### Goal of the exercise
Print the material below word for word, omitting the pictures.

(Stored data entries)
- - - - - - -
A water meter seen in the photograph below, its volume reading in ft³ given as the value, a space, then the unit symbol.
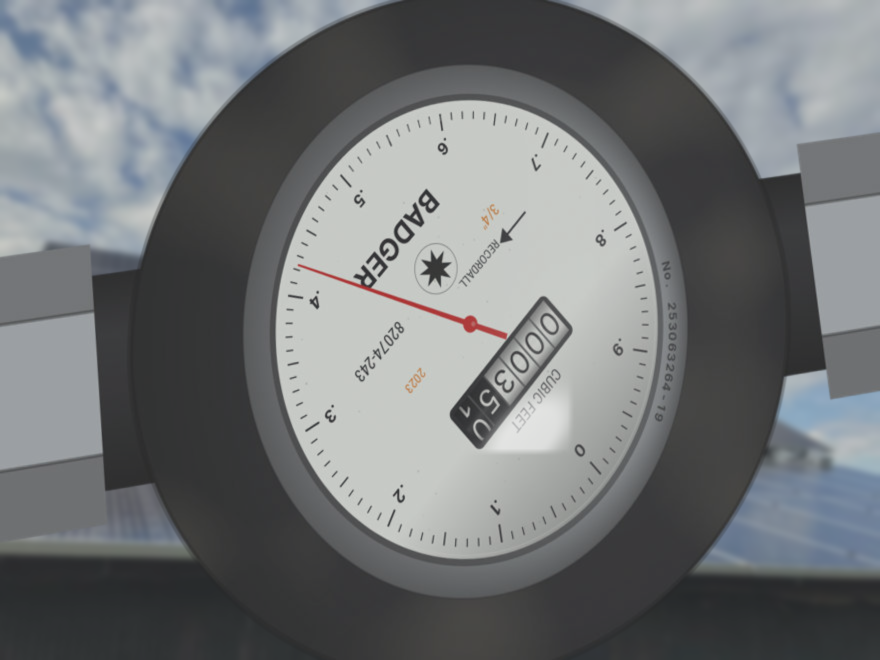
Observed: 350.42 ft³
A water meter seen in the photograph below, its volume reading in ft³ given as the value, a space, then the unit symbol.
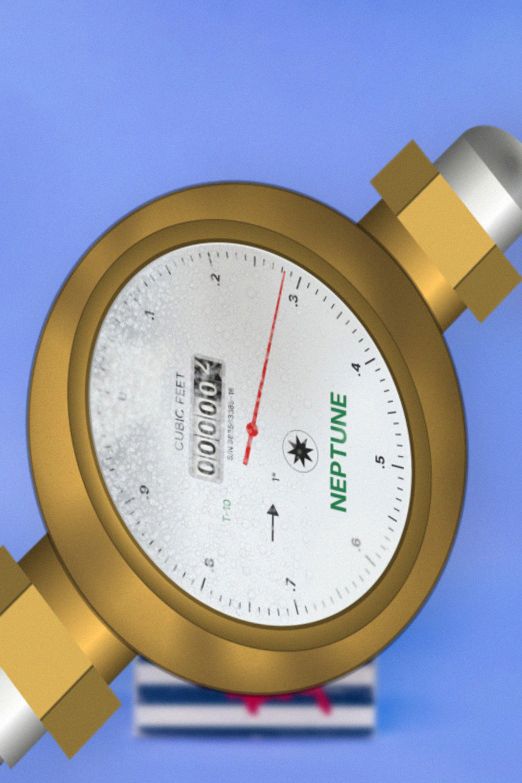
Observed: 2.28 ft³
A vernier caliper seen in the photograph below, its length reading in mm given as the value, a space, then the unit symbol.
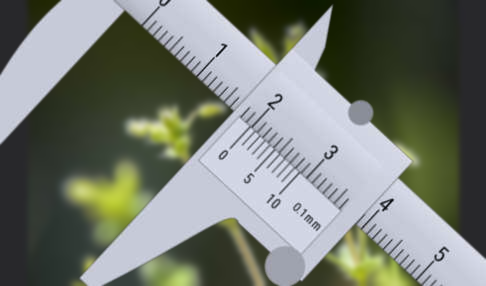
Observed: 19.8 mm
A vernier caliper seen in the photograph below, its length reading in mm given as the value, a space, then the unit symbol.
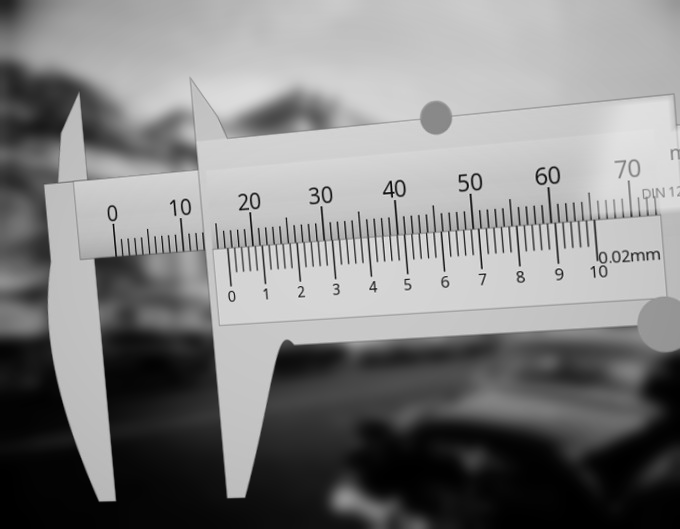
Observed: 16.4 mm
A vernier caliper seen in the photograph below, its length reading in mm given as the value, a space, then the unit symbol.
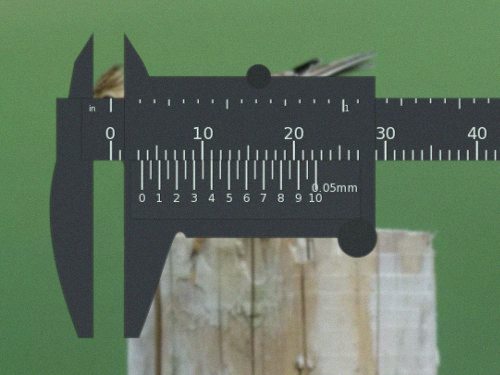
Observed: 3.4 mm
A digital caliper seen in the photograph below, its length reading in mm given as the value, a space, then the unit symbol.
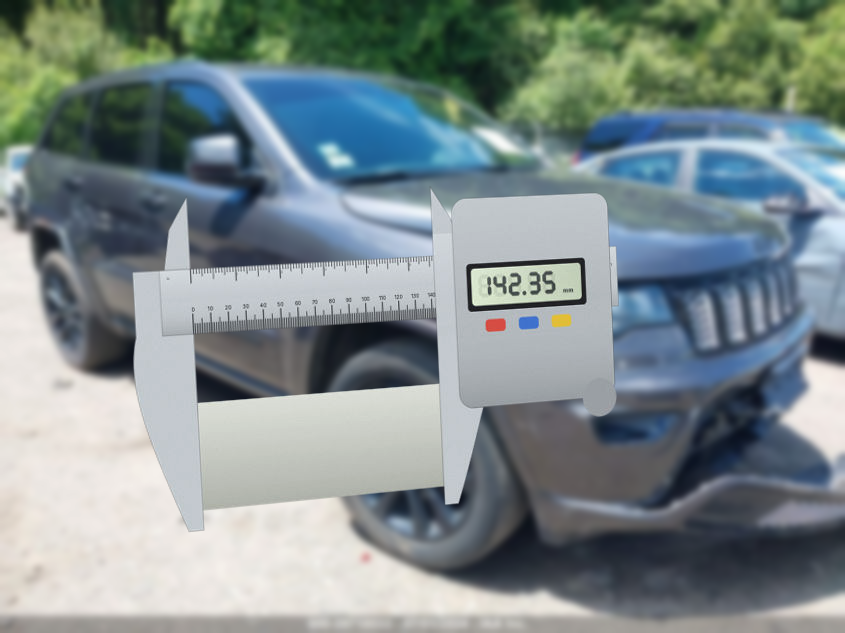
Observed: 142.35 mm
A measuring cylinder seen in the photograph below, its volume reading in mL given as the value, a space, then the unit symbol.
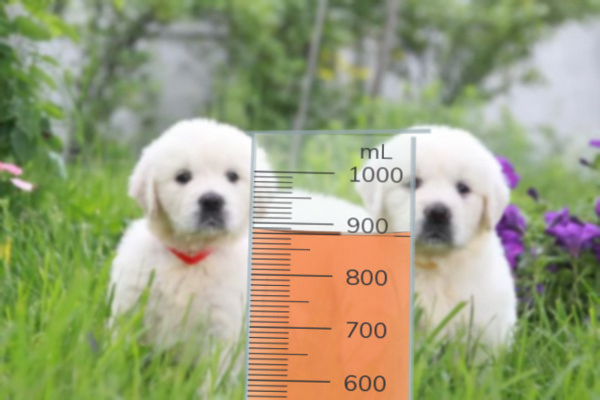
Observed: 880 mL
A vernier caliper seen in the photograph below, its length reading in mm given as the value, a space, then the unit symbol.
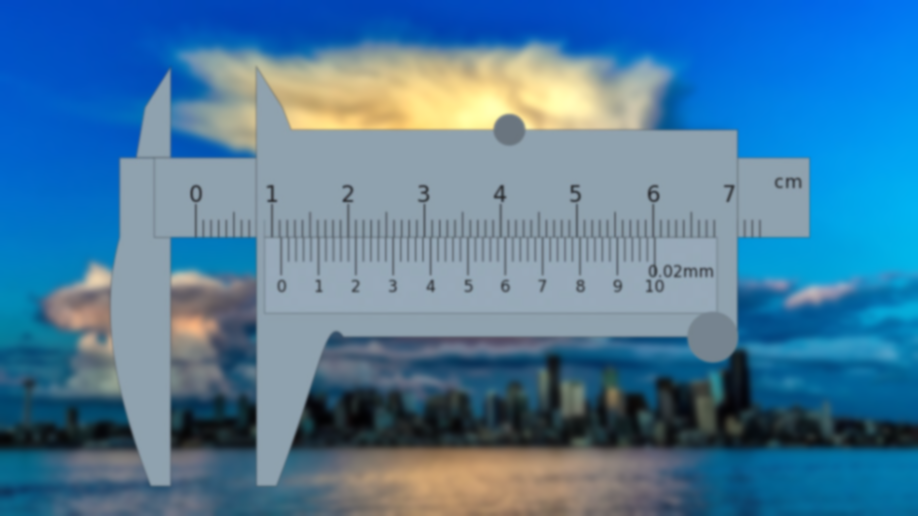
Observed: 11.2 mm
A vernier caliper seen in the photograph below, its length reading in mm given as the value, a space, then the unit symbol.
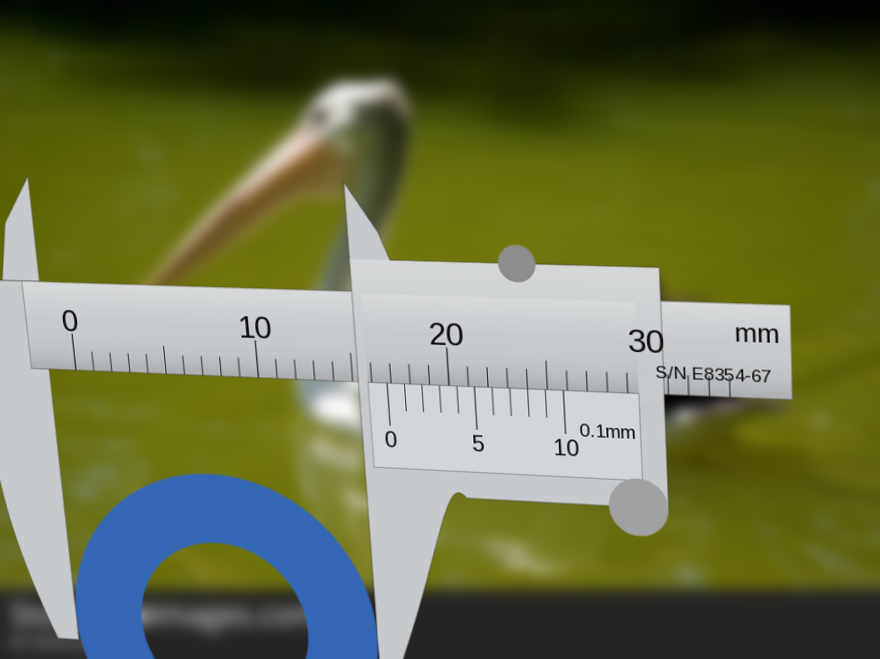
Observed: 16.8 mm
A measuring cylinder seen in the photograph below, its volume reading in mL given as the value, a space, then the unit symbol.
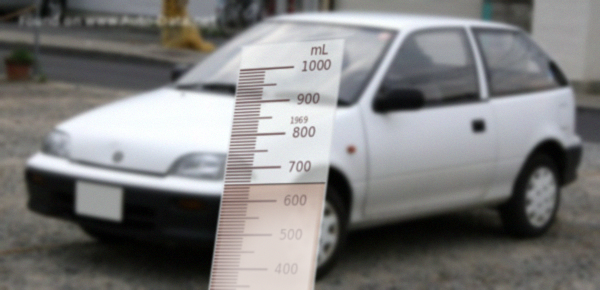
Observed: 650 mL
- - - - - - -
### Completed exercise
A water meter seen in the photograph below, its volume reading in ft³ given as the value, a space, then the unit symbol.
Observed: 350.42 ft³
A water meter seen in the photograph below, its volume reading in ft³ given as the value, a space, then the unit symbol.
Observed: 2.28 ft³
A vernier caliper seen in the photograph below, its length reading in mm given as the value, a space, then the unit symbol.
Observed: 19.8 mm
A vernier caliper seen in the photograph below, its length reading in mm given as the value, a space, then the unit symbol.
Observed: 16.4 mm
A vernier caliper seen in the photograph below, its length reading in mm given as the value, a space, then the unit symbol.
Observed: 3.4 mm
A digital caliper seen in the photograph below, its length reading in mm given as the value, a space, then the unit symbol.
Observed: 142.35 mm
A measuring cylinder seen in the photograph below, its volume reading in mL given as the value, a space, then the unit symbol.
Observed: 880 mL
A vernier caliper seen in the photograph below, its length reading in mm given as the value, a space, then the unit symbol.
Observed: 11.2 mm
A vernier caliper seen in the photograph below, its length reading in mm given as the value, a space, then the unit symbol.
Observed: 16.8 mm
A measuring cylinder seen in the photograph below, its volume reading in mL given as the value, a space, then the unit symbol.
Observed: 650 mL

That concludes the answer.